Here we must look at some key details in order to keep aid in careful perspective. Starting in the late 1990s, malariologists at WHO, in academia, and in various government agencies around the world, described how malaria control could be made highly effective. The malariologists emphasized the ability of insecticide-treated bed nets to reduce the transmission of the disease. They also emphasized the urgency of shifting to a new generation of first-line medicines, notably those using artemisinin (a powerful anti-malaria drug developed by Chinese scientists) in combination with other medicines, because the old-line medicines (mainly chloroquine) were losing efficacy to growing drug resistance. The combination of bed nets and effective medicines (known in the jargon as "vector control" and "case management" respectively), supported by rapid diagnosis of infections, makes for a powerful one-two punch in saving lives and reducing malaria transmission.
Indeed, epidemiological theory and practical experience strongly suggested that if bed net coverage could be raised to a sufficiently high rate (typically around three-quarters, depending on local conditions), the transmission of malaria would be sharply reduced even for those not directly protected by their own bed nets. The "spillover" of protection to the non-users is called a mass-action effect, similar to the way that high vaccine coverage protects even unvaccinated people because the disease stops spreading when fewer people are susceptible to infection. This mass-action phenomenon of course strongly argued for a malaria control strategy that would lead to a high level of bed net coverage.
There was one more detail of great policy significance: Not all bed nets are equal.

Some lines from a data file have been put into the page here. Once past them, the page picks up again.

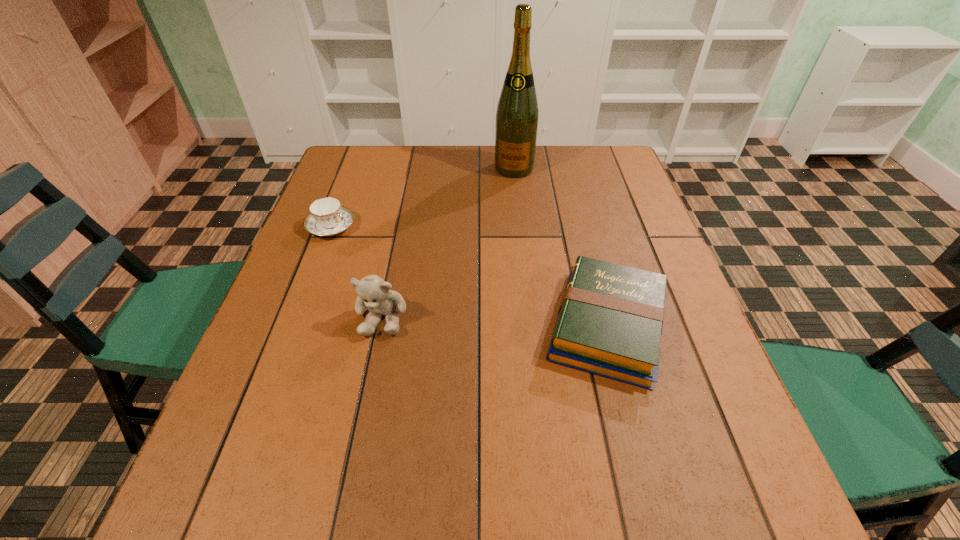
Identify the location of vacant space at the left edge. This screenshot has height=540, width=960. tap(315, 297).

This screenshot has height=540, width=960. Identify the location of vacant space at the right edge of the desktop. pos(647,393).

Locate an element on the screen. This screenshot has width=960, height=540. free space at the far left corner of the desktop is located at coordinates (336, 178).

Identify the location of vacant point at the near left corner. (250, 427).

In order to click on vacant space that's between the book and the wine bottle in this screenshot , I will do `click(561, 247)`.

At what (x,y) coordinates should I click in order to perform the action: click on vacant region between the leftmost object and the tallest object. Please return your answer as a coordinate pair (x, y). Looking at the image, I should click on (422, 198).

Image resolution: width=960 pixels, height=540 pixels. What are the coordinates of `free space between the leftmost object and the second object from left to right` in the screenshot? It's located at point(357,272).

Where is `free space between the wine bottle and the book`? The image size is (960, 540). free space between the wine bottle and the book is located at coordinates (561, 247).

This screenshot has height=540, width=960. Find the location of `blank region between the second farthest object and the third object from right to left`. blank region between the second farthest object and the third object from right to left is located at coordinates point(357,272).

Where is `free space between the teacup and the tallest object`? free space between the teacup and the tallest object is located at coordinates (422, 198).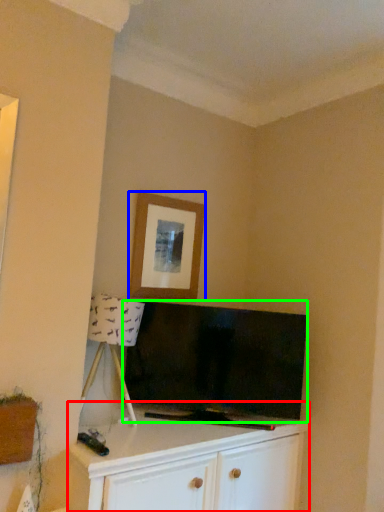
Question: Based on their relative distances, which object is farther from cabinetry (highlighted by a red box)? Choose from picture frame (highlighted by a blue box) and television (highlighted by a green box).

Choices:
 (A) picture frame
 (B) television

Answer: (A)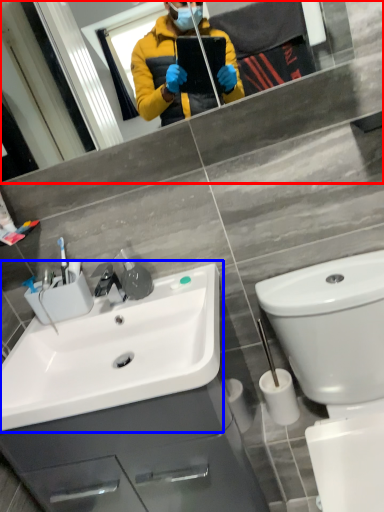
Question: Which point is further to the camera, mirror (highlighted by a red box) or sink (highlighted by a blue box)?

Choices:
 (A) mirror
 (B) sink

Answer: (B)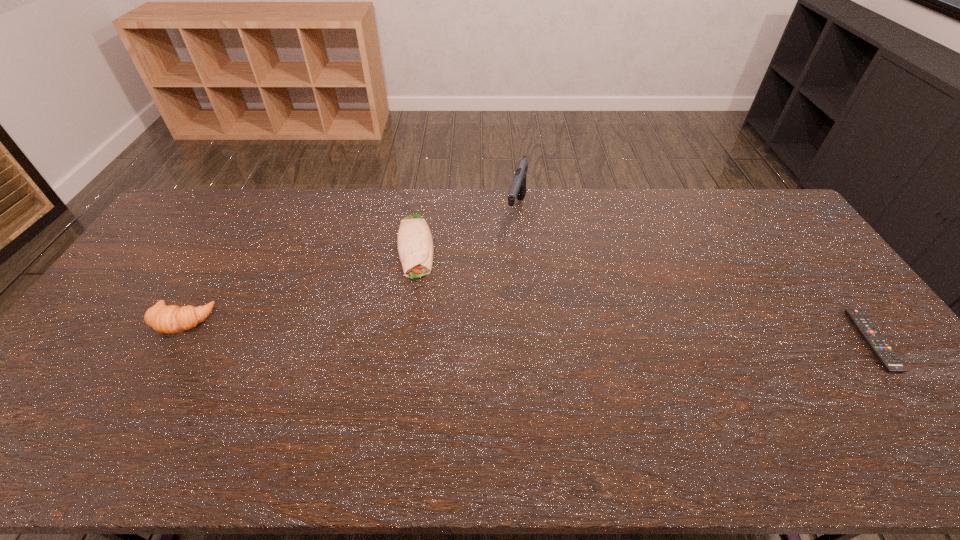
Where is `vacant area that lies between the tallest object and the crescent roll`? The image size is (960, 540). vacant area that lies between the tallest object and the crescent roll is located at coordinates (348, 266).

In order to click on vacant space that is in between the burrito and the gun in this screenshot , I will do (x=466, y=229).

You are a GUI agent. You are given a task and a screenshot of the screen. Output one action in this format:
    pyautogui.click(x=<x>, y=<y>)
    Task: Click on the blank region between the second object from left to right and the shortest object
    
    Given the screenshot: What is the action you would take?
    pyautogui.click(x=644, y=294)

The height and width of the screenshot is (540, 960). I want to click on free spot between the crescent roll and the third object from left to right, so click(x=348, y=266).

Where is `empty space that is in between the gun and the third shortest object`? empty space that is in between the gun and the third shortest object is located at coordinates (348, 266).

Identify which object is the second nearest to the gun. Please provide its 2D coordinates. Your answer should be formatted as a tuple, i.e. [(x, y)], where the tuple contains the x and y coordinates of a point satisfying the conditions above.

[(172, 319)]

Identify which object is the third closest to the tallest object. Please provide its 2D coordinates. Your answer should be formatted as a tuple, i.e. [(x, y)], where the tuple contains the x and y coordinates of a point satisfying the conditions above.

[(874, 339)]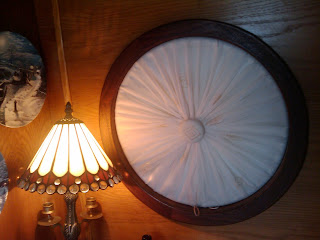
Find the location of `window blinds`. window blinds is located at coordinates (182, 123).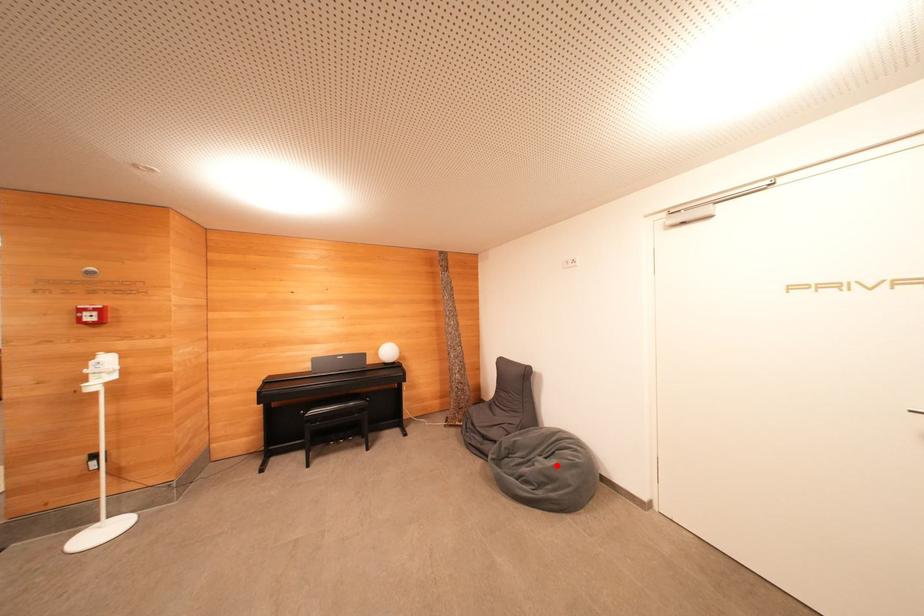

The high-quality bed nets work not only mechanically (by covering the body) but also chemically, by a treatment with insecticide that repels or kills mosquitoes that land on the bed net. A bed net without insecticide treatment is far less effective than a treated net. Until the early 2000s, bed nets required frequent retreatment with insecticide (e.g. by bathing the nets in tubs filled with insecticide) in order to remain effective. Then, Sumitomo Chemical developed long-lasting insecticide-treated nets (LLINs) that were specially engineered to keep the insecticide intact even when the nets were repeatedly washed. The new nets could therefore remain effective for around five years or even more. Other companies, such as Vestergaard and BASF, also developed their own varieties of LLINs. This was a great breakthrough, but the new nets were more expensive to manufacture than the preceding generation of simpler nets. (In the photo above, South Sudanese children are taught how to use LLINs.)
All of these developments — new nets, new medicines, improved diagnostics, and a surging epidemic — were crucial to developing a successful malaria control policy after the year 2000. Taken together, they motivated the case for increased donor aid to support the mass free-distribution of LLINs and free access to the new generation of artemisinin-based medicines and rapid diagnostic tools. Without financial support, poor people could not afford either the LLINs or the new medicines. Attempts to sell the nets at a discount, known as social marketing, had very little take up, since many poor families simply lacked any cash income at all. The prospect of achieving "mass action" protection through social marketing was very small. Moreover, impoverished households would often scrape together the needed money only to buy the cheaper but ineffective nets, rather than the more expensive but more effective LLINs.